Я спокойно кивнула: поняла, мол. И сама удивилась – ничто во мне не затрепетало в ответ. Развязав ремешок, я раскрыла у пояса кожаный кармашек, что вышила и подарила мне Огой. Я протянула Хауку свирель:
– Сыграй что-нибудь.
– Так я и знал, что ты со мной не поедешь! – сказал он с горечью. Поднёс ко рту свирель и увидел, что я залатала трещину рыбьим клеем, и губы дрогнули улыбнуться. Осторожно набрал воздуху в грудь и заиграл. И я сразу закрыла глаза, потому что песнь была про меня.
…На лыжах, но с кузовом клюквы я шла домой по ночному зимнему лесу, мимо громадных заметённых елей, и непроглядные тучи глотали луну и дрожащие зелёные звёзды – метель падала с моря. Я выбралась на поляну, и позёмка забилась в коленях, сухо шурша. Может быть, я успею домой, пока не надвинулась сплошная стена летящего снега, не перемешала небо с землёю… Почему-то казалось важным успеть.
Я вышла на открытое место, откуда днём были бы уже видны наши дворы, и поняла, что будет всё хорошо. И в это время там, впереди, столбом взвилось высокое и страшное пламя, ветер нёс его, а внутри огня вздымались черным-чёрные знакомые ветви. Это пылала Злая Берёза, это протягивал горящие руки Тот, кого я всегда жду…
Судорога стиснула горло, я ощутила, как потекло по лицу. Я открыла глаза и посмотрела на Хаука, и Хаук отнял от губ свирель. Я почти прошептала:
– Зачем ты сказал, будто я прибегу, как только ты свистнешь?
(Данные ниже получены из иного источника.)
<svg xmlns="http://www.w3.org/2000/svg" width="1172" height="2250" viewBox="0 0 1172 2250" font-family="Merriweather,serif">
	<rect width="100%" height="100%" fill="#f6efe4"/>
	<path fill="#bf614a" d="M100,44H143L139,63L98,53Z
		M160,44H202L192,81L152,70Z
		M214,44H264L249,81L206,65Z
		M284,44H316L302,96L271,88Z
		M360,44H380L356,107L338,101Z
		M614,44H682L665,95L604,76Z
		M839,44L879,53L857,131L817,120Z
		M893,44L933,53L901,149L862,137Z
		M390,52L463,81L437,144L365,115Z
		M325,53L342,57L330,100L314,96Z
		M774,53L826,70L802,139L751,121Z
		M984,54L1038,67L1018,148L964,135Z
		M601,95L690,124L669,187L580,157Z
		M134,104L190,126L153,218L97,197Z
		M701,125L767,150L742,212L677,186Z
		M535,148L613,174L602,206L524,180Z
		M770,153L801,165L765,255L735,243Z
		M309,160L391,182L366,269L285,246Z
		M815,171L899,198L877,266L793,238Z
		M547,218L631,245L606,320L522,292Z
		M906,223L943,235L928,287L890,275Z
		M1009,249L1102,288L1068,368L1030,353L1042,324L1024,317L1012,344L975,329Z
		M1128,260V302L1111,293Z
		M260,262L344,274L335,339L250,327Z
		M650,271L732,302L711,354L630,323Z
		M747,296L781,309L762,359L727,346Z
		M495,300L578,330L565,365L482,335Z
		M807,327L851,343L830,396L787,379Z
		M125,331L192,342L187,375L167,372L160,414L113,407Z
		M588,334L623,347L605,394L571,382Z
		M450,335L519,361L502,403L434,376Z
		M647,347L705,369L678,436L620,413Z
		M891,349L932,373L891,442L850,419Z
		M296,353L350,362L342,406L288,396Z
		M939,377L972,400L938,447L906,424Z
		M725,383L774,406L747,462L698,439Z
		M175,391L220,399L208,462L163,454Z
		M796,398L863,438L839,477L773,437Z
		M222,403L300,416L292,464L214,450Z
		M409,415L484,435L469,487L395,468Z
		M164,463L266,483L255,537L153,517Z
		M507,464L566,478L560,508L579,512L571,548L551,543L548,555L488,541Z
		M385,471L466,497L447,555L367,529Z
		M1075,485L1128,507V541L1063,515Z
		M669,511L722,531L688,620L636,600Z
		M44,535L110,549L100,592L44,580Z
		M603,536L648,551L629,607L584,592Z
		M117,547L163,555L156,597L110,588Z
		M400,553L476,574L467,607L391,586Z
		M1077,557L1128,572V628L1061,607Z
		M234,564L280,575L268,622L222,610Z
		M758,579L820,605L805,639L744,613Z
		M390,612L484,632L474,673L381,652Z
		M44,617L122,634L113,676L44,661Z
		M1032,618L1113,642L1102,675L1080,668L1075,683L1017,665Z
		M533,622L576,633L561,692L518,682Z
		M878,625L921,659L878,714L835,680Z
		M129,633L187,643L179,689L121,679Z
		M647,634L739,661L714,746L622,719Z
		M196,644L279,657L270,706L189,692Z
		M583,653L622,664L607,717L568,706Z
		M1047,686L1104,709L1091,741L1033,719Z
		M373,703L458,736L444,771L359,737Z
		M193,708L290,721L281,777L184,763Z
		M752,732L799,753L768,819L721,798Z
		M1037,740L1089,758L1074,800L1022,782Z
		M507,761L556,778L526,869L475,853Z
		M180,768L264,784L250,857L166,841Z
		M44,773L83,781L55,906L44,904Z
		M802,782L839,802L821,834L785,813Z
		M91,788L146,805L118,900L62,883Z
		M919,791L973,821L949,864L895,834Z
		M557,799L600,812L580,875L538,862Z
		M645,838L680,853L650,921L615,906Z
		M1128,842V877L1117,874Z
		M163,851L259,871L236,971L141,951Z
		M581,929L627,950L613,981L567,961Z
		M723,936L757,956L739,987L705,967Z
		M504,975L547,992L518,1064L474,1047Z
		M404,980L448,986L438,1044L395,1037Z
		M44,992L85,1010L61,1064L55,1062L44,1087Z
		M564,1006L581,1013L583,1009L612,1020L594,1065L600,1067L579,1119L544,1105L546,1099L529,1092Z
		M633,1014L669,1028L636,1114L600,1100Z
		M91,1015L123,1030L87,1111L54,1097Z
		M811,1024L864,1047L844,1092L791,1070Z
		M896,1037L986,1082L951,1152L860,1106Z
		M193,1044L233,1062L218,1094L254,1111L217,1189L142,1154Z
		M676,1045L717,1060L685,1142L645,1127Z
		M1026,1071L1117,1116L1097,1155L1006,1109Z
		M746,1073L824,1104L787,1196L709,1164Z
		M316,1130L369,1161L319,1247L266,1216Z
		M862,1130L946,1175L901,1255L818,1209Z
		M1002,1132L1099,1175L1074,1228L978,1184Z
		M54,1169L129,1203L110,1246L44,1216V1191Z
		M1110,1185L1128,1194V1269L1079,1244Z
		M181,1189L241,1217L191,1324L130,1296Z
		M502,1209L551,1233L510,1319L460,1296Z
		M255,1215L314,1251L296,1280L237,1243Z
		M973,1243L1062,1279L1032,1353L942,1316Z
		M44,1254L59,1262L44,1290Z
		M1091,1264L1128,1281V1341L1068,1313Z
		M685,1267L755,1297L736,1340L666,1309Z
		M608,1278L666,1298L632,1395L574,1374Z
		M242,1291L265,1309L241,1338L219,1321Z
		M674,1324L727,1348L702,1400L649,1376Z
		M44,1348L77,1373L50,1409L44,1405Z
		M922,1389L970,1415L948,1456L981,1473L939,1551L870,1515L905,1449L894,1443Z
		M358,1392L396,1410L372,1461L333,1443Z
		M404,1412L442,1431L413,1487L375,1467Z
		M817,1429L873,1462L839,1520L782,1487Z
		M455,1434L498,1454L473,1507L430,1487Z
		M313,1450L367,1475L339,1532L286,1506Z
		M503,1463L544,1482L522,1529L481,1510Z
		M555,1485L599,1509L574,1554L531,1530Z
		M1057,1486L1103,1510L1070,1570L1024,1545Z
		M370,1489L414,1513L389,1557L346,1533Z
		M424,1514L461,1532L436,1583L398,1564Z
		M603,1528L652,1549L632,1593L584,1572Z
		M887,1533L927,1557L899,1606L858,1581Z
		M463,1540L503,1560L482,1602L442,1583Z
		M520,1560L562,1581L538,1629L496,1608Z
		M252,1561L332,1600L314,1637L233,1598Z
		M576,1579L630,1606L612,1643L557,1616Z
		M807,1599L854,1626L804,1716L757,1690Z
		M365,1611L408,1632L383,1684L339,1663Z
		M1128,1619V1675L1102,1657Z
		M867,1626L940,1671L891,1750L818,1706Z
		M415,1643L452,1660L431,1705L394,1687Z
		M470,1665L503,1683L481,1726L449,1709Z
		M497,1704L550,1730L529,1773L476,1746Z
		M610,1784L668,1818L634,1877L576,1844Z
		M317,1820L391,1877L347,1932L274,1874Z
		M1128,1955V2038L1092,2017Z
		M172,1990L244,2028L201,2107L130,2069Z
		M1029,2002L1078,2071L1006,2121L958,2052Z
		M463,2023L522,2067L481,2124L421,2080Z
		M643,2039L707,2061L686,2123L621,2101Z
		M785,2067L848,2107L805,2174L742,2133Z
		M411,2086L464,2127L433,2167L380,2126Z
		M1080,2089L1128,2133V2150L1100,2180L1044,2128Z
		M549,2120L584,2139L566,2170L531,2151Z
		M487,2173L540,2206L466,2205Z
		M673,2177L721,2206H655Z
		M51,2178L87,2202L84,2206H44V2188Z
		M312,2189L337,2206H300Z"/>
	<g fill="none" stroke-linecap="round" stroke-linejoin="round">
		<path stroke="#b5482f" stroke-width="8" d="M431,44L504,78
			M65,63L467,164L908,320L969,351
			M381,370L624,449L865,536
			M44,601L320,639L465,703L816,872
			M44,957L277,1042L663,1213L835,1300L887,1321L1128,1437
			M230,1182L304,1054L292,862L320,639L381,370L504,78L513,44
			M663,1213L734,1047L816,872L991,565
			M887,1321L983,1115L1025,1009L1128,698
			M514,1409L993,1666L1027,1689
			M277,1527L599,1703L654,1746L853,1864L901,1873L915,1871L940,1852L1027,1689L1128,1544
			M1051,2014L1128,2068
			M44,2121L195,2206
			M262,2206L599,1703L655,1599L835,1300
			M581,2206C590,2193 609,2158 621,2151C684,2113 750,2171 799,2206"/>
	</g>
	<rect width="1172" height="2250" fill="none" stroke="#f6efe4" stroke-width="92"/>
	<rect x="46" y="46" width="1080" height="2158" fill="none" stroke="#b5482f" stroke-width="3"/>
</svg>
Хаук отшатнулся, словно от пропевшего над ухом меча. Вскинул ко лбу сжатый кулак и, по-моему, застонал. Значит, всё-таки я не ошиблась, истинно поняла его датскую молвь. Воевода никогда не сказал бы подобного про Голубу, хотя она и заслуживала… Хаук молча протянул мне подаренную ещё в день тризны свирель, синие глаза блестели, как два родника. Я сказала:
– Прощай, Хаук. Удачи тебе.
Он повернулся и пошёл к кораблю.
4
– Вот этой зарёванной я должен буду служить, – донеслось бормотание рыжего Твердяты. Он даже не озаботился стереть досаду с лица, когда я оглянулась. Я встала и отряхнула порты.
– Пошли-ка со мной, – сказала я отроку.
Он хотел посмотреть, как отправятся корабли, и спросил недовольно:
– Зачем ещё?
– Затем, что я так велю, – отрезала я. – А не любо, никто силой не держит.
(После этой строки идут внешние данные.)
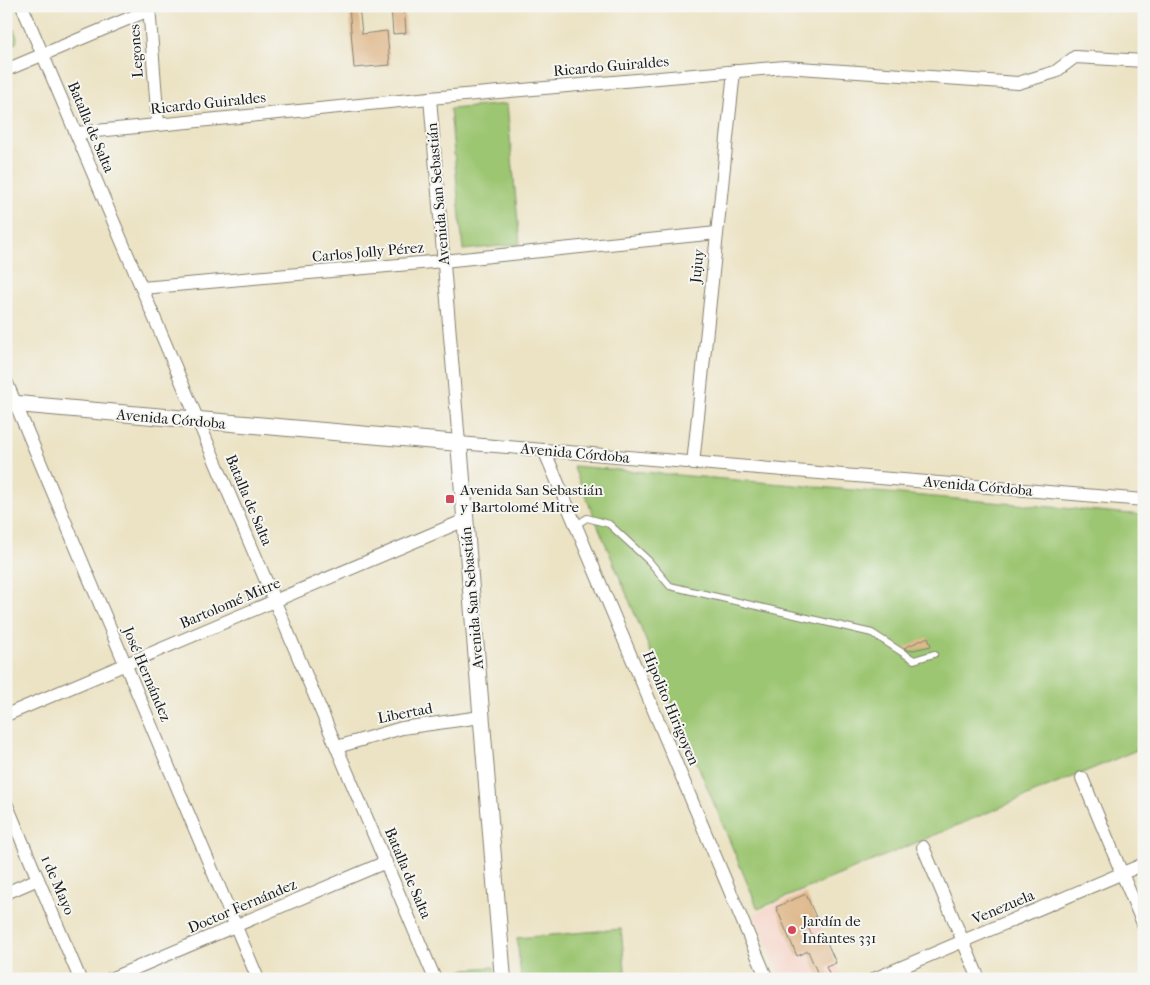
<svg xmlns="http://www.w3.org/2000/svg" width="1150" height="985" font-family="'IM FELL French Canon',serif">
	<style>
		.built { fill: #f6d1c5 }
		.green { fill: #9dc672; stroke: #5c7147 }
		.building { fill: #dfb88b }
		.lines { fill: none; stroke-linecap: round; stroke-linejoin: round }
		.service-casing { stroke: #848070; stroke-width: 8 }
		.minor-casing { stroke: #848070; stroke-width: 14 }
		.tertiary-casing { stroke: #848070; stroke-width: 18 }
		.service { stroke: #fff; stroke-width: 6 }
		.minor { stroke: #fff; stroke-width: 12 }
		.tertiary { stroke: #fff; stroke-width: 16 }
		.poi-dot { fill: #d1495b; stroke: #f6f6f2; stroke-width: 2 }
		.labels { text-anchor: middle; stroke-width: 4; stroke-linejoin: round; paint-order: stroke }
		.street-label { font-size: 15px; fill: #1c1c1c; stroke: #f6f6f2 }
		.poi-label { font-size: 15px; fill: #1c1c1c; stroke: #f6f6f2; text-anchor: start }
	</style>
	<rect width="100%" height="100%" fill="#f6f6f2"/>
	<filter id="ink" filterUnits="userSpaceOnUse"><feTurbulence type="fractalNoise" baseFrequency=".02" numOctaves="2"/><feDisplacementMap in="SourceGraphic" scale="10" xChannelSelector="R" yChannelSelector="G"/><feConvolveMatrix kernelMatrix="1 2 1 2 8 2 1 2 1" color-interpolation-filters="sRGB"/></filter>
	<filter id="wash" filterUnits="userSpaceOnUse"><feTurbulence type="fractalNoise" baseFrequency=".0096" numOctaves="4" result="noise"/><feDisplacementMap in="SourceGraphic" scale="20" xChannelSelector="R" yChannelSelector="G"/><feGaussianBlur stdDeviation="1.12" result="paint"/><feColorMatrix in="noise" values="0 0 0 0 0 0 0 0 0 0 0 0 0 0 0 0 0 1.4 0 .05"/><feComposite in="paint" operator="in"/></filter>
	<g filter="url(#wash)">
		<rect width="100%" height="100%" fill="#ece3c4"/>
		<path class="built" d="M805,892L842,977L839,979H782L754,914Z"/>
		<g class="green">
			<path d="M6,10L17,37L16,43L6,48Z"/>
			<path d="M507,104L520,244L463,250L450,109Z"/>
			<path d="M573,466L1144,515V747L758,909Z"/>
			<path d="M621,929L626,979H521L517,938Z"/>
			<path d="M494,967L495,979H446L466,969Z"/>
		</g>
		<g id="blocks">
			<g class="building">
				<path d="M349,6H359L362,34L387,31L390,65L354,68Z"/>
				<path d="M391,6H404L406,33L393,34Z"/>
				<path d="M928,637L931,646L909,651L904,648Z"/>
				<path d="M806,894L818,922L808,927L815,943L825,938L836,963L826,967L830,976L824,979H820L808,951L797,956L776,907Z"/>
			</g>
		</g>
	</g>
	<g filter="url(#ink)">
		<use href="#blocks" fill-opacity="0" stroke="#848070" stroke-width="1"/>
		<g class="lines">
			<defs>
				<path id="service" d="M576,525L587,518L609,524L649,561L670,586L872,633L914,660L934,654"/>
				<g id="minor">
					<path d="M22,6L435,979"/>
					<path d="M149,6L158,124"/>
					<path d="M6,70L149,10"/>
					<path d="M430,98L459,443L1144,500"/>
					<path d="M76,133L430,98L785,67L1018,83L1055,72L1075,57L1144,61"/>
					<path d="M142,288L443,261L717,233"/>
					<path d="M6,381L258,979"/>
					<path d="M544,450L767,979"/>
					<path d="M693,464L734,71"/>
					<path d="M6,715L465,520"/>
					<path d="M337,747L402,728L481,717"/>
					<path d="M1082,778L1144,926"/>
					<path d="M6,803L80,979"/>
					<path d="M923,847L979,979"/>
					<path d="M6,893L38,879"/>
					<path d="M110,979L386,862"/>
					<path d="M874,979L1144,864"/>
				</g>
				<path id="tertiary" d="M6,403L459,443L503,979"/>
			</defs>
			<use href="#service" class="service-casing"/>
			<use href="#minor" class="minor-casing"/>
			<use href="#tertiary" class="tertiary-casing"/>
			<use href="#service" class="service"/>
			<use href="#minor" class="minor"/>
			<use href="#tertiary" class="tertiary"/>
		</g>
	</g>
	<g class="poi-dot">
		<rect x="445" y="494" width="10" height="10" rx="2.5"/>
		<circle cx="792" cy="930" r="5"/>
	</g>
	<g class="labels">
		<g class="street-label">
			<text transform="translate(136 51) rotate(-94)" y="5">Legones</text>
			<text transform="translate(611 66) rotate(-5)" y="5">Ricardo Guiraldes</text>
			<text transform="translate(208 103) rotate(-6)" y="5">Ricardo Guiraldes</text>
			<text transform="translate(91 127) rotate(67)" y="5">Batalla de Salta</text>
			<text transform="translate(438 194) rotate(-95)" y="5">Avenida San Sebastián</text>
			<text transform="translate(368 252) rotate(-5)" y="5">Carlos Jolly Pérez</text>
			<text transform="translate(697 266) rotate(-84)" y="5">Jujuy</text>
			<text transform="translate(171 419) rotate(5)" y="5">Avenida Córdoba</text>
			<text transform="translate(575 453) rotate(5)" y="5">Avenida Córdoba</text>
			<text transform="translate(978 486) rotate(5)" y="5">Avenida Córdoba</text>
			<text transform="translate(249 500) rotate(67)" y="5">Batalla de Salta</text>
			<text transform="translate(472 598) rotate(-95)" y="5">Avenida San Sebastián</text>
			<text transform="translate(230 603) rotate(-23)" y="5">Bartolomé Mitre</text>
			<text transform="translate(147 674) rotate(67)" y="5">José Hernández</text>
			<text transform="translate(671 708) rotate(67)" y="5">Hipolito Hirigoyen</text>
			<text transform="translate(405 713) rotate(-11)" y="5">Libertad</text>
			<text transform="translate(408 873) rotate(67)" y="5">Batalla de Salta</text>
			<text transform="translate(58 885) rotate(67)" y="5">1 de Mayo</text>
			<text transform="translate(242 906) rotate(-23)" y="5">Doctor Fernández</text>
			<text transform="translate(1003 907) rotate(-23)" y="5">Venezuela</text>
		</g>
		<g class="poi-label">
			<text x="460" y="495">Avenida San Sebastián<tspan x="460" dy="17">y Bartolomé Mitre</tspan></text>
			<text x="802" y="926">Jardín de<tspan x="802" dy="17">Infantes 331</tspan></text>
		</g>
	</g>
	<rect width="1150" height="985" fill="none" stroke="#f6f6f2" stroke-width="25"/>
</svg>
Он поплёлся за мной. Он думал, сейчас я буду что-то доказывать, и гадал, пригодятся ли кулаки. Или мужское умение не оплошать перед кметем с косой. Почём знать!
Я остановилась на самом верху гранитного лба, глядевшего далеко по болотам. Твердята присел на валежину, стал отжимать сапоги. Я велела:
– Зажги костёр.
Он наломал хворосту и высек огня. У себя дома он был вожаком, девки липли, ребята отступали с дороги. Он ждал испытаний, идя к нам в Нета-дун. Он готовил себя служить и снова быть малым в роду, слушать посвящённых мужей и отца-воеводу… но прихоти девичьи выносить?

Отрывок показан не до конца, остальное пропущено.